In a probate proceeding in which an action, inter alia, to recover damages for breach of a prenuptial agreement was transferred from the Supreme Court, Nassau County, to the Surrogate’s Court, Nassau County, Rose Carracino appeals from a decree of the Surrogate’s Court, Nassau County (Riordan, S.), dated August 13, 2009, which, upon an order of the same court dated March 30, 2009, granting Joseph J. Carracino’s motion for summary judgment dismissing the complaint and denying her cross motion for summary judgment on the complaint, in effect, dismissed the complaint.
Ordered that the decree is affirmed, with costs.
It is axiomatic that “[w]hen the terms of a written contract are clear and unambiguous, the intent of the parties must be found within the four corners of the contract, giving practical interpretation to the language employed and the parties’ reasonable expectations” (M & R Rockaway, LLC v SK Rockaway Real Estate Co., LLC, 74 AD3d 759, 759 [2010] [internal quotation marks and citations omitted]; see Slamow v Del Col, 174 AD2d 725, 726 [1991], affd 79 NY2d 1016 [1992]; Willsey v Gjuraj, 65 AD3d 1228, 1230 [2009]). Furthermore, “[a] written agreement that is complete, clear and unambiguous on its face must be enforced according to the plain meaning of its terms” (M & R Rockaway, LLC v SK Rockaway Real Estate Co., LLC, 74 AD3d at 759 [internal quotation marks and citations omitted]; see South Rd. Assoc., LLC v International Bus. Machs. Corp., 4 NY3d 272 [2005]; Greenfield v Philles Records, 98 NY2d 562 [2002]; W.W.W. Assoc. v Giancontieri, 77 NY2d 157 [1990]).

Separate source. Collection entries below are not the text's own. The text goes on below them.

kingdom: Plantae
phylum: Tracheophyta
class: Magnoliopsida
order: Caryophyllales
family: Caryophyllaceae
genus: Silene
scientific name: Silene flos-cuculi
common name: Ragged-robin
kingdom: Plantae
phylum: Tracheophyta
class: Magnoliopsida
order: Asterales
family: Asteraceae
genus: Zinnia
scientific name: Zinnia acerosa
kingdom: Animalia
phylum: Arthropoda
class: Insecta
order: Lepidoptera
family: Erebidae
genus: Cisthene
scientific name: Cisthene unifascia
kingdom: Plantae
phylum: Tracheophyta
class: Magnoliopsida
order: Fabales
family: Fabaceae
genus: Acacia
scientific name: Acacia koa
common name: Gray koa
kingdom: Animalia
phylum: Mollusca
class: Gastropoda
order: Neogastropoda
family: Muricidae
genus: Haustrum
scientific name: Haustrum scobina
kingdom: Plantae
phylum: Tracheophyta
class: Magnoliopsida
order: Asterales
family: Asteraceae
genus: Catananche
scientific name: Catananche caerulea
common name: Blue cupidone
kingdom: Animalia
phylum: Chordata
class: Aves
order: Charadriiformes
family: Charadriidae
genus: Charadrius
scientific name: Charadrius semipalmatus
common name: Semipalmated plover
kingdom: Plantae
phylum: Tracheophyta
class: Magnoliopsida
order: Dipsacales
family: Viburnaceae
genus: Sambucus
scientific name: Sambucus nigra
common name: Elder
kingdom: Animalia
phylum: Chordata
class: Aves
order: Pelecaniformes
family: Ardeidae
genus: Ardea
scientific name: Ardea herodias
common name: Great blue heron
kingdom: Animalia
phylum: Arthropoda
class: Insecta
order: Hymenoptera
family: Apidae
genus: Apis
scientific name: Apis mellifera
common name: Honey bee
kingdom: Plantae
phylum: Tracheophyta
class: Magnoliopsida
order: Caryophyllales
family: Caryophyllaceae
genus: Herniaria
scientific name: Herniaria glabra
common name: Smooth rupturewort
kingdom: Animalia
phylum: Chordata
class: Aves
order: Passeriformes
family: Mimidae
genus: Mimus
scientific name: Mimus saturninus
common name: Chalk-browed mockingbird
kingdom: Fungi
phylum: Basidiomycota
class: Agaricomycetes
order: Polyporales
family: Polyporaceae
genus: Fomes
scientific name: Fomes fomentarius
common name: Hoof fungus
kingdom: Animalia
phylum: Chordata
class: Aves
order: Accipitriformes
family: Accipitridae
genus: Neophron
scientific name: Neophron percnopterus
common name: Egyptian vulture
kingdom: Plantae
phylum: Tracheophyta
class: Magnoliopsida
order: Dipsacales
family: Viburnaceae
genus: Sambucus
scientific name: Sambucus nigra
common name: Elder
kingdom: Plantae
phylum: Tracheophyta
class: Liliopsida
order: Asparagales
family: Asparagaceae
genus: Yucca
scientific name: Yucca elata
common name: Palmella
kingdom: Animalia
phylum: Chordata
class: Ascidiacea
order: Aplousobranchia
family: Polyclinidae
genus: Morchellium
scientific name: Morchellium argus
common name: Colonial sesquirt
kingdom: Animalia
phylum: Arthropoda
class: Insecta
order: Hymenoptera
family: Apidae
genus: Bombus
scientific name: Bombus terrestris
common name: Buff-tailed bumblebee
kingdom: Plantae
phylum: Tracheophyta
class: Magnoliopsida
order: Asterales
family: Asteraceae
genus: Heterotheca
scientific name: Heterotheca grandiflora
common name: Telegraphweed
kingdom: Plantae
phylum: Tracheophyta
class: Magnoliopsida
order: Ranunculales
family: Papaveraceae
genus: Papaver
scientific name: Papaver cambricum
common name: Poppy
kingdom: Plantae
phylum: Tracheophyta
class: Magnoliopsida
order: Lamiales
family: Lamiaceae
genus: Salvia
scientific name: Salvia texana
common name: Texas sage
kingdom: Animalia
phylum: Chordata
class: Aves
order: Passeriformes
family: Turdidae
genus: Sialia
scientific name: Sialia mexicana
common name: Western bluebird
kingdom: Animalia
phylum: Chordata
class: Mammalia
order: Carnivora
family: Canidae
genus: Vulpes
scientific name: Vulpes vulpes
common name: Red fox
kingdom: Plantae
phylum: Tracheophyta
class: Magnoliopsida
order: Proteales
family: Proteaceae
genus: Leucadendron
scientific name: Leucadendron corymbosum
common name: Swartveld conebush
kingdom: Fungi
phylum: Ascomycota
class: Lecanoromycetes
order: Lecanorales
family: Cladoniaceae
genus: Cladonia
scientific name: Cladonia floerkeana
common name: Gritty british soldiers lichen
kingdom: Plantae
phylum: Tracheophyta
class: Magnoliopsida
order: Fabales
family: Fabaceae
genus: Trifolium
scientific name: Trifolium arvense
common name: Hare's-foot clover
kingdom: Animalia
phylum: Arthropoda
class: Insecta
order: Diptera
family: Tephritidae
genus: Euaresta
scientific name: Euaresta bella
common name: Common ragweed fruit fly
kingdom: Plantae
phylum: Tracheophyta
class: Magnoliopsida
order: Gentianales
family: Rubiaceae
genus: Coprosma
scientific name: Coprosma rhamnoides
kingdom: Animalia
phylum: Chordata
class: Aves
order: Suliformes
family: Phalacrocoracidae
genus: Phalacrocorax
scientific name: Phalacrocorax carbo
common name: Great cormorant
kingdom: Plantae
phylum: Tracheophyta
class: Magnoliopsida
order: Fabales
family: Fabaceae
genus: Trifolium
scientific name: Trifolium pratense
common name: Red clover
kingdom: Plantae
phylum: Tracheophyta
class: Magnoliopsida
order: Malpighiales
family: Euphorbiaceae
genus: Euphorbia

*1050Here, the prenuptial agreement was clear and unambiguous. There is no language in the agreement that states or can be construed to mean that the decedent was voluntarily obligating himself to purchase a mortgage life insurance policy for each and every home purchased by the parties throughout the duration of their marriage. “[Cjourts may not by construction add or excise terms, nor distort the meaning of those used and thereby make a new contract for the parties under the guise of interpreting the writing” (Lobacz v Lobacz, 72 AD3d 653, 654 [2010], quoting Willsey v Gjuraj, 65 AD3d at 1230; see Bailey v Fish & Neave, 8 NY3d 523, 528 [2007]; Vermont Teddy Bear Co. v 538 Madison Realty Co., 1 NY3d 470, 475 [2004]; Aivaliotis v Continental Broker-Dealer Corp., 30 AD3d 446, 447 [2006]). Contrary to the appellant’s contentions, the agreement specified that “upon their marriage,” the parties would become joint owners of either the decedent’s then-current residence located on Michel Avenue in South Farmingdale, or a replacement home that they were contemplating purchasing at the time of entering into the agreement, and that the decedent agreed to purchase a mortgage life insurance policy with respect to the Michel Avenue premises or the replacement property, if the replacement property was purchased. The appellant and the decedent did not purchase a replacement property, but continued to live in the Michel Avenue premises at the time of the marriage, and for three years thereafter. Pursuant to the terms of the agreement, the decedent’s obligation to procure mortgage life insurance did not extend to properties purchased after the sale of the Michel Avenue premises.
In addition, the appellant’s cause of action to recover damages for unjust enrichment was properly dismissed since the appellant’s claims are governed by a valid and enforceable agreement (see Marc Contr., Inc. v 39 Winfield Assoc., LLC, 63 AD3d 693, 695 [2009]; see also EBC I, Inc. v Goldman, Sachs & Co., 5 NY3d 11, 23 [2005]; State of New York v Barclays Bank of N.Y., 76 NY2d 533, 540 [1990]; Whitman Realty Group, Inc. v Galano, 41 AD3d 590, 593 [2007]). Skelos, J.P., Balkin, Eng and Austin, JJ., concur.